A decisão foi proferida pelo juiz André Barbosa Guanaes Simões, da 12ª Vara Criminal da Capital, que rejeitou os recursos apresentados pelas defesas dos acusados. Ambos respondem por homicídio simples com dolo eventual por omissão e aborto sem o consentimento da gestante.
Elaine estava grávida de oito meses quando recebeu a aplicação de um coquetel de vitaminas, sem prescrição médica, em uma farmácia localizada no bairro Tijucal. Logo após a administração do medicamento, ela sofreu uma reação anafilática e não resistiu.
Na decisão, o magistrado destacou que os elementos reunidos durante a instrução criminal continuam sustentando a acusação e que não foram apresentados fatos novos capazes de modificar o entendimento adotado na fase de pronúncia.
"Há prova da materialidade e indícios individualizados de participação dos dois acusados. O conjunto probatório apresenta elementos concretos que tornam plausível, nesta fase, a imputação de dolo eventual por omissão", registrou o juiz.

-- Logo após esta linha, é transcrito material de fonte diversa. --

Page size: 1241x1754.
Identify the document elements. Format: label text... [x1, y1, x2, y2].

De acordo com a denúncia do Ministério Público de Mato Grosso (MPMT), a técnica de enfermagem realizou a aplicação do medicamento contraindicado para gestantes, enquanto o farmacêutico, responsável técnico pelo estabelecimento, teria demorado a adotar as medidas necessárias após tomar conhecimento da gravidade do quadro.
A acusação sustenta que houve demora para acionar o Serviço de Atendimento Móvel de Urgência (Samu) e que informações repassadas à equipe de resgate minimizaram a condição clínica da vítima, circunstâncias que teriam contribuído para a morte da gestante e do bebê.

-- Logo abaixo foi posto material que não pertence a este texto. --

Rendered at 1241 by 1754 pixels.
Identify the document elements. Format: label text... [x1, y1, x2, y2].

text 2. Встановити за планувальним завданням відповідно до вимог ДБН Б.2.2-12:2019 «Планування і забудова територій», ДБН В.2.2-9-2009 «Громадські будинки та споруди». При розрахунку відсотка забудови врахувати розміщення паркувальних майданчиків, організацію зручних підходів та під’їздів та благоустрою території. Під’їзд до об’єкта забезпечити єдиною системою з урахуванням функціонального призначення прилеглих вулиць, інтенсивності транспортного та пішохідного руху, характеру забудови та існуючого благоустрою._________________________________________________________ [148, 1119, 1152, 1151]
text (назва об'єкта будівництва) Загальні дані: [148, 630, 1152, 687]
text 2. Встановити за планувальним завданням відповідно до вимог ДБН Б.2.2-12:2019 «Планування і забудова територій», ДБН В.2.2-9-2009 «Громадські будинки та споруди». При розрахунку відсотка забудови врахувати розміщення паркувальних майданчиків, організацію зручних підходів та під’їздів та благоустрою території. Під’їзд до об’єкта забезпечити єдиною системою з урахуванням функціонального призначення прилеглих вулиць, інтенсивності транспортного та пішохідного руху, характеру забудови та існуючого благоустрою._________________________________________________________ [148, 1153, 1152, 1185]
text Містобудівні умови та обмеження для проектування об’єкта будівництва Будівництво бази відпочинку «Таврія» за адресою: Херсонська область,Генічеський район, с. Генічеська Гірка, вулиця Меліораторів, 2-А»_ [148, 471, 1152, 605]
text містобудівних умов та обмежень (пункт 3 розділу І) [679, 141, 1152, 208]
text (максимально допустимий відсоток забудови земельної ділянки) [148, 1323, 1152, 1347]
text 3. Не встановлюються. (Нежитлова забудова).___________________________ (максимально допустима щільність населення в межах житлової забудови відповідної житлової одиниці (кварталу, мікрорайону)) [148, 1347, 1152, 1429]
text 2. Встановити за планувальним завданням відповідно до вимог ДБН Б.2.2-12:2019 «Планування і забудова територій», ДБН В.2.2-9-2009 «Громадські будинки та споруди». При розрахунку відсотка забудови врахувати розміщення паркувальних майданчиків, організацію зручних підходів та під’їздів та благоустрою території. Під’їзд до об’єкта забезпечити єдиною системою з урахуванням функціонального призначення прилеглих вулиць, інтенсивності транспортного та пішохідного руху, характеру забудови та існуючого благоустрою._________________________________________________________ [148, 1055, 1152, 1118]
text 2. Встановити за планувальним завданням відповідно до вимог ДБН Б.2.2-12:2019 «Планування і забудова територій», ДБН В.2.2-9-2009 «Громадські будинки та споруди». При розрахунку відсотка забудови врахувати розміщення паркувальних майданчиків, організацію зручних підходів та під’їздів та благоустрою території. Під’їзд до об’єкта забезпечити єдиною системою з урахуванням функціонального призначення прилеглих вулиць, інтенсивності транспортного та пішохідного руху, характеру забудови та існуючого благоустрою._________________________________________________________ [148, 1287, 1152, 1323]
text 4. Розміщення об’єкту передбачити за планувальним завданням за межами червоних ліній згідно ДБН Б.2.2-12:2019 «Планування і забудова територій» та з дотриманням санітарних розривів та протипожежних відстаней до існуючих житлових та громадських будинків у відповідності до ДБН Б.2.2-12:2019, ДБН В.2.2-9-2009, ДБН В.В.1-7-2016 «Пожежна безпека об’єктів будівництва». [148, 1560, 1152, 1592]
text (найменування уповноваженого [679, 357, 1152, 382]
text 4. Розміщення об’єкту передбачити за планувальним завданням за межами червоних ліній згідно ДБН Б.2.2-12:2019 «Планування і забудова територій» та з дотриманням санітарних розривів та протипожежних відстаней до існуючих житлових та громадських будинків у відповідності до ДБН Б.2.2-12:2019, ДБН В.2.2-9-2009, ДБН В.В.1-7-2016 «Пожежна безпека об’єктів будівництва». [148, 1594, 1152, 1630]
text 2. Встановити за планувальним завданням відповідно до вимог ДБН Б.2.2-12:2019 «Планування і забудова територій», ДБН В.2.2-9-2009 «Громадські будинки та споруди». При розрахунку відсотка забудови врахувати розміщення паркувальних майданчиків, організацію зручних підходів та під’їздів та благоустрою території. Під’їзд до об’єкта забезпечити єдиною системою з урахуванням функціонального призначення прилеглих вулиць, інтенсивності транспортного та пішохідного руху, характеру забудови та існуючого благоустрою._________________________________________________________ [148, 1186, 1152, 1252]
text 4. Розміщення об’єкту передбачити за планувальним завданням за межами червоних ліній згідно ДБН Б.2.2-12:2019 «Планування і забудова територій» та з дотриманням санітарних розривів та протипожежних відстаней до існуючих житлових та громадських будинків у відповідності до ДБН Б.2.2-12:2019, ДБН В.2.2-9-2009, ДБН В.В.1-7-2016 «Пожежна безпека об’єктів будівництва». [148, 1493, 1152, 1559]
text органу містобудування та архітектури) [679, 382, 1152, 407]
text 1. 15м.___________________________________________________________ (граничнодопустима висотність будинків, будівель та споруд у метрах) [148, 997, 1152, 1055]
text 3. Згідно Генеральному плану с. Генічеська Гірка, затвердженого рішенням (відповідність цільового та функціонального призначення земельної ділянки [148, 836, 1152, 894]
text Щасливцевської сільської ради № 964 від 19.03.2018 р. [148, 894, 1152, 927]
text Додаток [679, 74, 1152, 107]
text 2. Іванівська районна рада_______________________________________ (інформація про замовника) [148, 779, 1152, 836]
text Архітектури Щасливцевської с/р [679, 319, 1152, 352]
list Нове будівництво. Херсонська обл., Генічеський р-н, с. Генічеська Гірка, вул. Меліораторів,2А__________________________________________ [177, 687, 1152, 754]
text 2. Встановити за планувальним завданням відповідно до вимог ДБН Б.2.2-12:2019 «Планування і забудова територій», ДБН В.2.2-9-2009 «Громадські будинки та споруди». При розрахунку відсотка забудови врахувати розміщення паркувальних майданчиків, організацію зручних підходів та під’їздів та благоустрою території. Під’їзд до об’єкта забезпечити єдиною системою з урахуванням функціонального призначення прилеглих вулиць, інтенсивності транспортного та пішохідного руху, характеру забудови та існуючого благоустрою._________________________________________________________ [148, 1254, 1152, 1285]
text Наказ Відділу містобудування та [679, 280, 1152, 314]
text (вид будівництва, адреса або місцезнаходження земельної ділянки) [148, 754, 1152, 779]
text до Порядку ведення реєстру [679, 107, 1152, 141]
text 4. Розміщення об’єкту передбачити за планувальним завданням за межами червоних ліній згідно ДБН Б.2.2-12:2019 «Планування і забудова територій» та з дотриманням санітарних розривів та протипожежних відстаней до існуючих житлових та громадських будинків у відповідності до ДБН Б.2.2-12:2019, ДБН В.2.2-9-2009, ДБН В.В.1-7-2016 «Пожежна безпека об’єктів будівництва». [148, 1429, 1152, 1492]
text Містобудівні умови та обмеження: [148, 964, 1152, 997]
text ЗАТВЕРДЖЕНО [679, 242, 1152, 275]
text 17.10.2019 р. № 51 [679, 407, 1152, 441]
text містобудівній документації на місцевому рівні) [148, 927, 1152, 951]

As defesas alegaram ausência de dolo eventual, inexistência de nexo causal e pediram a impronúncia dos acusados. No caso da técnica de enfermagem, também foi solicitada a desclassificação do crime para homicídio culposo.
O juiz, porém, entendeu que essas teses deverão ser analisadas pelos jurados durante o julgamento, já que existem indícios suficientes para a continuidade da ação penal perante o Tribunal do Júri.

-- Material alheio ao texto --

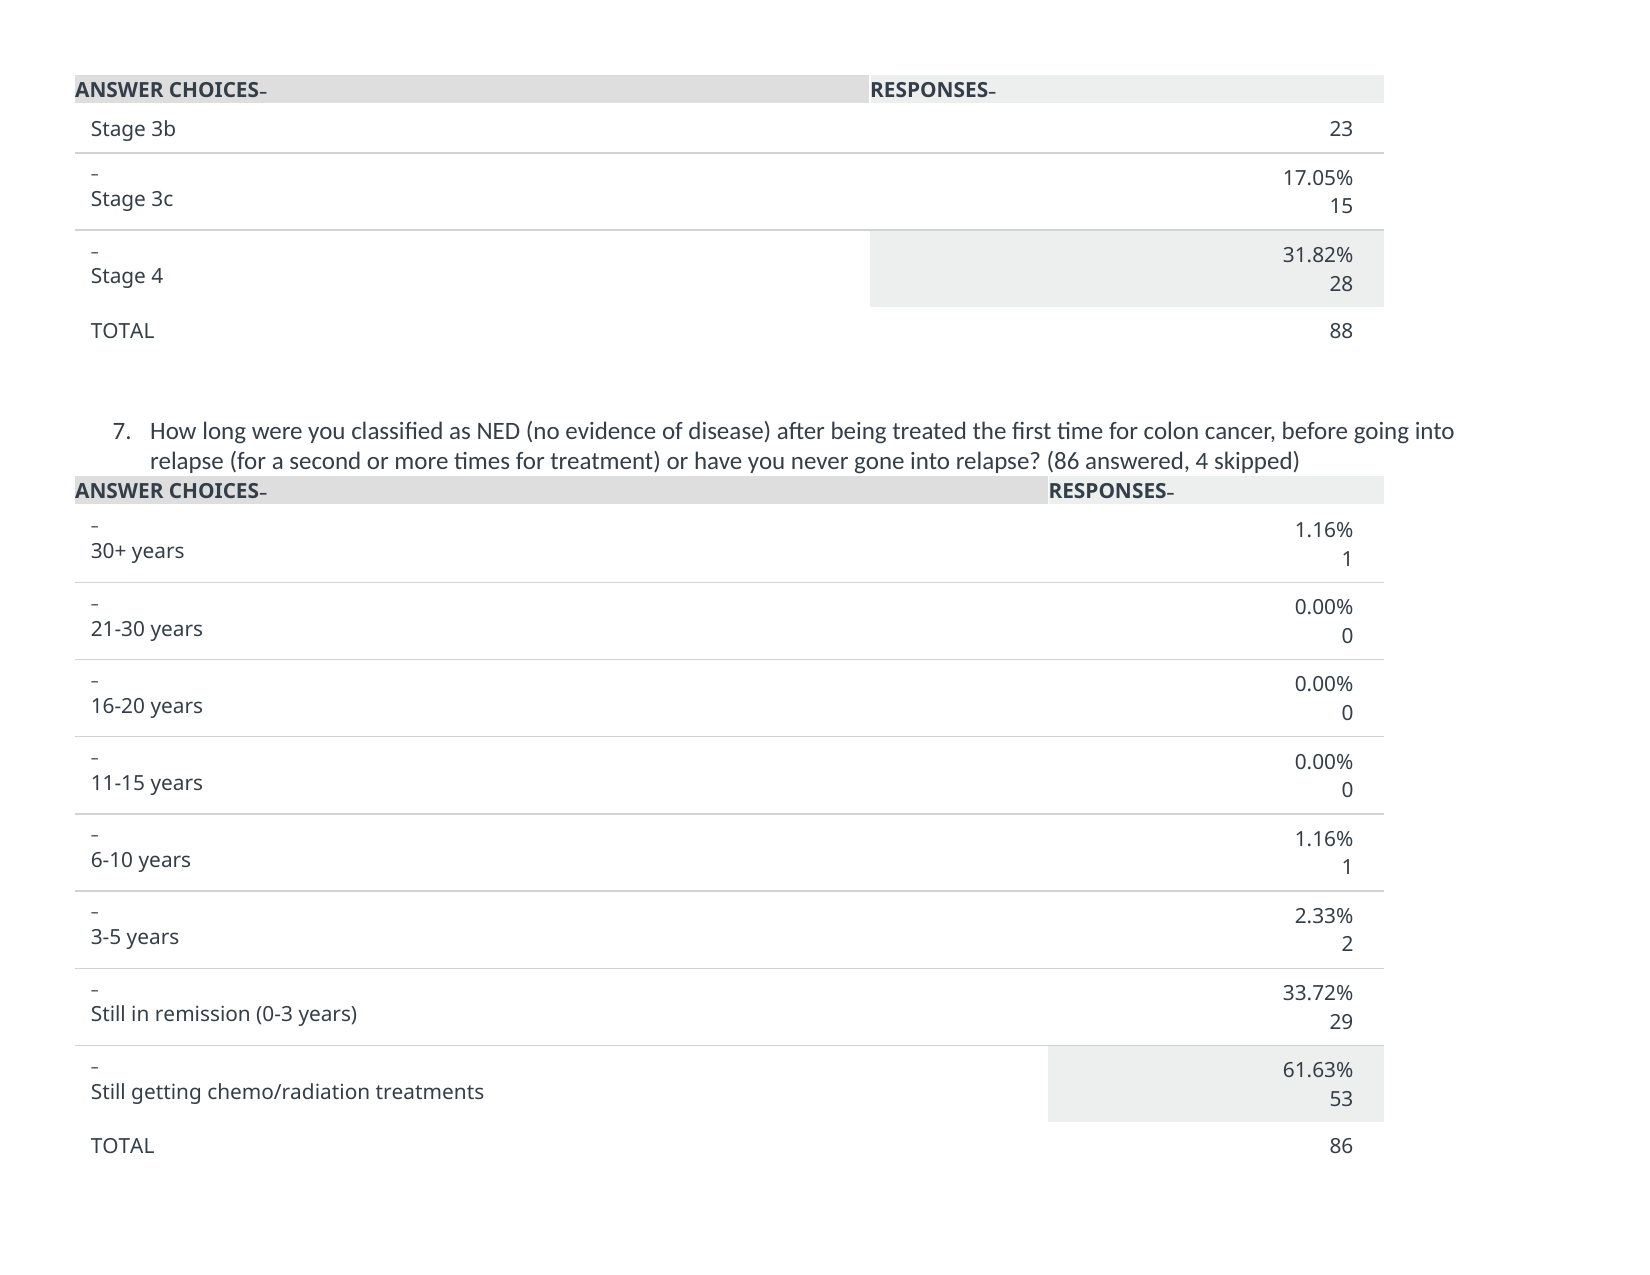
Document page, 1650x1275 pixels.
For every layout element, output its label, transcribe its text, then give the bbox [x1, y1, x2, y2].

table_cell – 6-10 years [75, 815, 1048, 890]
table_cell – 16-20 years [75, 660, 1048, 736]
table_cell 31.82% 28 [870, 231, 1384, 307]
table_cell 33.72% 29 [1048, 969, 1384, 1044]
table_cell TOTAL [75, 1122, 1048, 1169]
table_cell 86 [1048, 1122, 1384, 1169]
table_cell – Stage 3b [75, 105, 870, 152]
table_header ANSWER CHOICES– [75, 476, 1048, 504]
table_cell 61.63% 53 [1048, 1046, 1384, 1122]
table_cell – 3-5 years [75, 892, 1048, 967]
table_cell 2.33% 2 [1048, 892, 1384, 967]
table_cell 1.16% 1 [1048, 815, 1384, 890]
table_cell – Still in remission (0-3 years) [75, 969, 1048, 1044]
table_cell 26.14% 23 [870, 105, 1384, 152]
table_header ANSWER CHOICES– [75, 75, 869, 103]
table_cell 0.00% 0 [1048, 583, 1384, 659]
table_cell 17.05% 15 [870, 154, 1384, 229]
table_cell – 30+ years [75, 506, 1048, 581]
subtitle How long were you classified as NED (no evidence of disease) after being treated the first time for colon cancer, before going into relapse (for a second or more times for treatment) or have you never gone into relapse? (86 answered, 4 skipped) [112, 415, 1575, 476]
table_cell 1.16% 1 [1048, 506, 1384, 581]
table_header RESPONSES– [871, 75, 1384, 103]
table_cell 0.00% 0 [1048, 737, 1384, 813]
table_cell – Stage 3c [75, 154, 870, 229]
table_cell – 11-15 years [75, 737, 1048, 813]
table_cell – Still getting chemo/radiation treatments [75, 1046, 1048, 1122]
table_cell 88 [870, 307, 1384, 354]
table_cell – Stage 4 [75, 231, 870, 307]
table_cell 0.00% 0 [1048, 660, 1384, 736]
table_cell – 21-30 years [75, 583, 1048, 659]
table_header RESPONSES– [1049, 476, 1384, 504]
table_cell TOTAL [75, 307, 870, 354]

O magistrado também manteve a exclusão da qualificadora de motivo fútil, conforme havia decidido anteriormente. Segundo ele, o Ministério Público não apresentou provas suficientes de que a suposta demora no atendimento tenha ocorrido para evitar prejuízos profissionais aos acusados, argumento considerado insuficiente para restabelecer a qualificadora nesta fase do processo.